Berkeley ultimately argues then that: “All our ideas, sensations, or the things which we perceive, by whatever names they may be distinguished, are visibly inactive – there is nothing of power or agency included in them.” Collins would state in this regard: “If matter does not vanish in a cloud of empty words, it is the locus of a flagrant set of contradictions. Material substance is (for Berkeley) inert.” In other words, it is nothingness. It is non-existent. Hence, Berkeley reiterates his claim that material substances have no reality in themselves. The subsequent will inquire into whether he makes a successful argument. In this regard, Collins states: “The success of Berkeley's argument depends upon the soundness of the commonly held seventeenth-century thesis concerning the subjectivity of the secondary qualities. The Galilean doctrine on secondary and primary qualities was methodologically useful for securing the mathematical interpretation of the material world, but the progressive empiricist criticism revealed its inadequacy as a general philosophical tool. After Berkeley's critique, the problem of secondary and primary qualities became a peripheral one, since non-mathematical principles of interpretation came to the fore.”
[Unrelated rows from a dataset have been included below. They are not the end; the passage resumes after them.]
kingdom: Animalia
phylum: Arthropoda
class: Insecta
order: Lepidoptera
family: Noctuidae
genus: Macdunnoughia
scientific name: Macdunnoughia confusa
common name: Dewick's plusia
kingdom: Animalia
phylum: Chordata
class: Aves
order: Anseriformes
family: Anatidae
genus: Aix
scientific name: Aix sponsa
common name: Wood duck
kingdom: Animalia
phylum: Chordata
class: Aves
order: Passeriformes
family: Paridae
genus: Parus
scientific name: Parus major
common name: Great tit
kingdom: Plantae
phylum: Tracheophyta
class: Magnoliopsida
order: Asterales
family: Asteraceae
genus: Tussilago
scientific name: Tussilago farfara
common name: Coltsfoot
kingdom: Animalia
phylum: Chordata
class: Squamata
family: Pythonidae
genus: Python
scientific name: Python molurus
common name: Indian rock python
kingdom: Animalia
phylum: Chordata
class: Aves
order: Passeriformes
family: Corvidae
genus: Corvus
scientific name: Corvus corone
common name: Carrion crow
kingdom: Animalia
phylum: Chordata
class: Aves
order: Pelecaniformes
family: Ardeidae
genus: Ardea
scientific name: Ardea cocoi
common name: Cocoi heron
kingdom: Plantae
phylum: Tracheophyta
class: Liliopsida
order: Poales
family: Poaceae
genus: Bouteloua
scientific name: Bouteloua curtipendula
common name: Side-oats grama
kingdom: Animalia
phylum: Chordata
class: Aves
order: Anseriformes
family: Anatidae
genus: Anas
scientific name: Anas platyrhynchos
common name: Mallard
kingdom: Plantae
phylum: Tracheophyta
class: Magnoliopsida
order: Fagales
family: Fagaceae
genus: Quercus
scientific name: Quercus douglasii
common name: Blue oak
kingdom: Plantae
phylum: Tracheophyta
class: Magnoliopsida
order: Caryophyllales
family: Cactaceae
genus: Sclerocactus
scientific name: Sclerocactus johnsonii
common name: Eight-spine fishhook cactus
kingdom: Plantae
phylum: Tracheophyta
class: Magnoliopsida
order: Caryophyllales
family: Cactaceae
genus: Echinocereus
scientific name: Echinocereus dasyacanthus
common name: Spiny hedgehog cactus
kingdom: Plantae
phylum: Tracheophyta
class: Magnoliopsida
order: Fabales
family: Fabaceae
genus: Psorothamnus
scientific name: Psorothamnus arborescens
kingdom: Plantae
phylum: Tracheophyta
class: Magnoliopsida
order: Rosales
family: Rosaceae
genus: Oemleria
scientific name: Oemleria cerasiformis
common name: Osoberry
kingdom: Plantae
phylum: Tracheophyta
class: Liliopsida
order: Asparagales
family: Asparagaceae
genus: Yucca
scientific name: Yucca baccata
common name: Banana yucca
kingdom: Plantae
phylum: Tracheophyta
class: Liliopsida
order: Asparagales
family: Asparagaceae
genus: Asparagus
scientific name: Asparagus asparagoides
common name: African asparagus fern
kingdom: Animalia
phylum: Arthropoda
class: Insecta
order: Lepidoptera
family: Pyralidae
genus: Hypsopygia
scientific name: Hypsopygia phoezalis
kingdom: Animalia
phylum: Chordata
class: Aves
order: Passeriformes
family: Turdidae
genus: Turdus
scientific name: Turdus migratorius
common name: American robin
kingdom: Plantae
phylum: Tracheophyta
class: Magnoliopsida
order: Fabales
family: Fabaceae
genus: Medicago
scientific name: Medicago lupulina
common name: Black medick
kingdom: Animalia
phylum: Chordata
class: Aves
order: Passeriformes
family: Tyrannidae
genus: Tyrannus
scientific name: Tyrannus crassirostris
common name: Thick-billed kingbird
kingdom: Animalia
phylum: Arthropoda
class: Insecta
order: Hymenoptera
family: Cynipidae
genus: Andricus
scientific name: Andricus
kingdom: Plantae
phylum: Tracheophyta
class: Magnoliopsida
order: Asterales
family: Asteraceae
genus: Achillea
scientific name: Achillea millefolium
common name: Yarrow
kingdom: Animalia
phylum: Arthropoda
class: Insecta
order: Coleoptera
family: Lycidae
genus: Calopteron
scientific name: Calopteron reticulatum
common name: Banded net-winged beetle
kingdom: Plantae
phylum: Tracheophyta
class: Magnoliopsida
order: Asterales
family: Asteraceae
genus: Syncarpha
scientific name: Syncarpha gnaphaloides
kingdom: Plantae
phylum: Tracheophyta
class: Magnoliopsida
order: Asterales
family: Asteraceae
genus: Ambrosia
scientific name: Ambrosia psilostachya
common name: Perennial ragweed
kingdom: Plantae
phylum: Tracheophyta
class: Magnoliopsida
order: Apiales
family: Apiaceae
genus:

Furthermore, Collins states: “Berkeley sacrifices matter and yet retains the more basic Lockean conception of the philosophical method and its object, the idea.” In other words, he reduces the problem concerning matter to “a problem concerning perception.” “Hence Berkeley proves, not that the idea is the only sensible existent, but that a starting point in the analysis of ideas can tell nothing about the act of existing exercised by material things.” Also, the aforementioned equation of secondary and primary qualities underpins the categorical subjectivity of material substances and firmly fixes them as mind-dependent. Based on these reasons, I assert that Berkeley makes a successful argument against materialism, here defined as “the view that mind-independent material objects exist.”